Fuck this is a wild one to see again, especially as someone now about 3 weeks away from officially making it past 25:
- I remember 2016 as being the worst year of my fucking life, in ways it’s gonna be hard to beat and the universe better not fuckin try
- since 2016, I’ve gotten a degree in a field that I love, been in a toxic relationship, had a toxic relationship end, been in a kind but ultimately not what we wanted relationship, had that end too, been single for a while, learned I’m trans, started hrt, gotten in a different lovely proudly queer relationship which I’m very happy in, made friends, lost friends, mourned friends, made new friends, gotten a job I liked, made manager, quit, got another job that lets me do a bit of good in the world, gotten top surgery, travelled, swam shirtless in the warm sea, written half a dozen zines and a poetry chapbook, performed poetry, accepted I’m probably never gonna make a career out of poetry alone, gone on and off and on again various mental health treatments and hopeful that this one will stick for as long as it needs to, walked probably a thousand or more cumulative miles wearing through the soles of half a dozen or more boots, laughed, cried, rested, collapsed from fatigue, crawled back out again
- if I could reach back to the kid making this post… buddy, I’m not gonna say it’ll all be alright, because that’s pat and trite and diminishes the very real struggles of growing. But we cut our hair and change our name and grow a beard and we’re not Quite out of the shitty little hometown but we’re getting there. I think you’d like the jumper I’m wearing. I saw mcr live and I know you’d kill me with jealousy for it. I took you with me, as much as I could. I still think you’ve got great taste in movies, and I’ve got some new recs for you.

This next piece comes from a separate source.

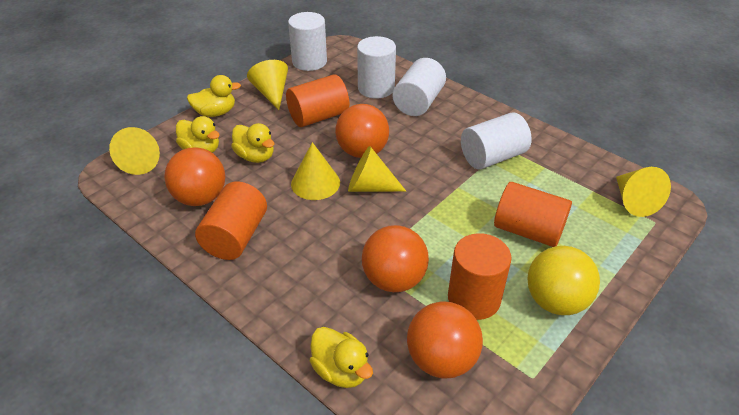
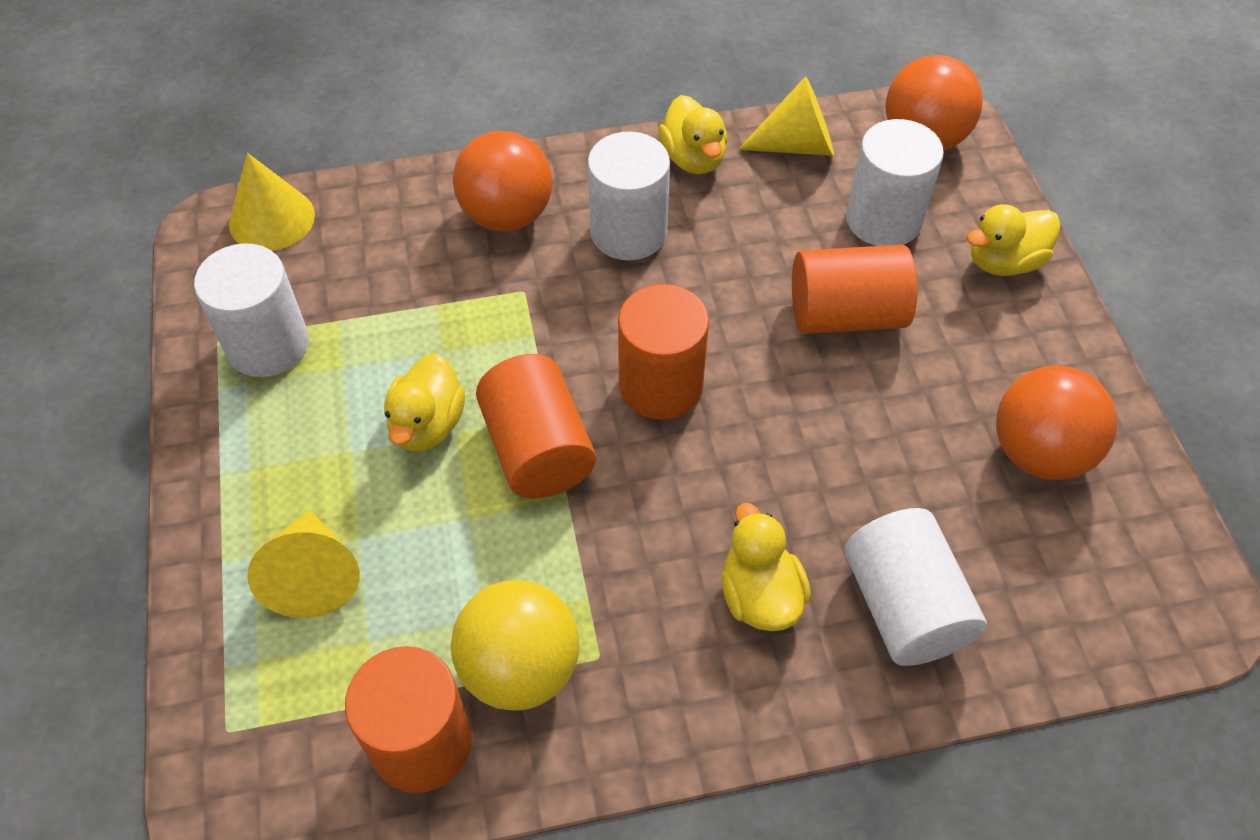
orange ball: [164,147,225,206] [335,104,389,158] [362,225,429,292] [407,302,483,378] = 4 -> [453,131,552,232] [886,55,983,151] [996,366,1117,480] = 3
yellow cone: [109,127,160,175] [247,60,288,110] [291,142,340,200] [348,146,406,192] [616,167,671,217] = 5 -> [229,153,315,251] [247,509,360,618] [738,76,834,156] = 3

- I now have 4 tattoos! None of them are the ones I thought I’d have, but that’s okay. The first one is not an art style I’d choose today but the design holds a ton of meaning for me, and always will, and I don’t regret it. The other 3 are a more cohesive art style - maybe I could have changed the placement or tweaked some details, but I don’t need to, they’re part of me now and they’re beautiful for it. I’m excited to get more and to live long enough to reflect on them like this again and again and again
- 25 felt impossibly old to you. Right now it feels both impossibly old and impossibly young. I’m glad I got to see what it brought me, even the shit parts
- I’ll put aside a slice of cake next month in your honour
I’m glad I asked. I’m glad you’ve made it this far. I hope we both make it another 10 years and it keeps being worth it.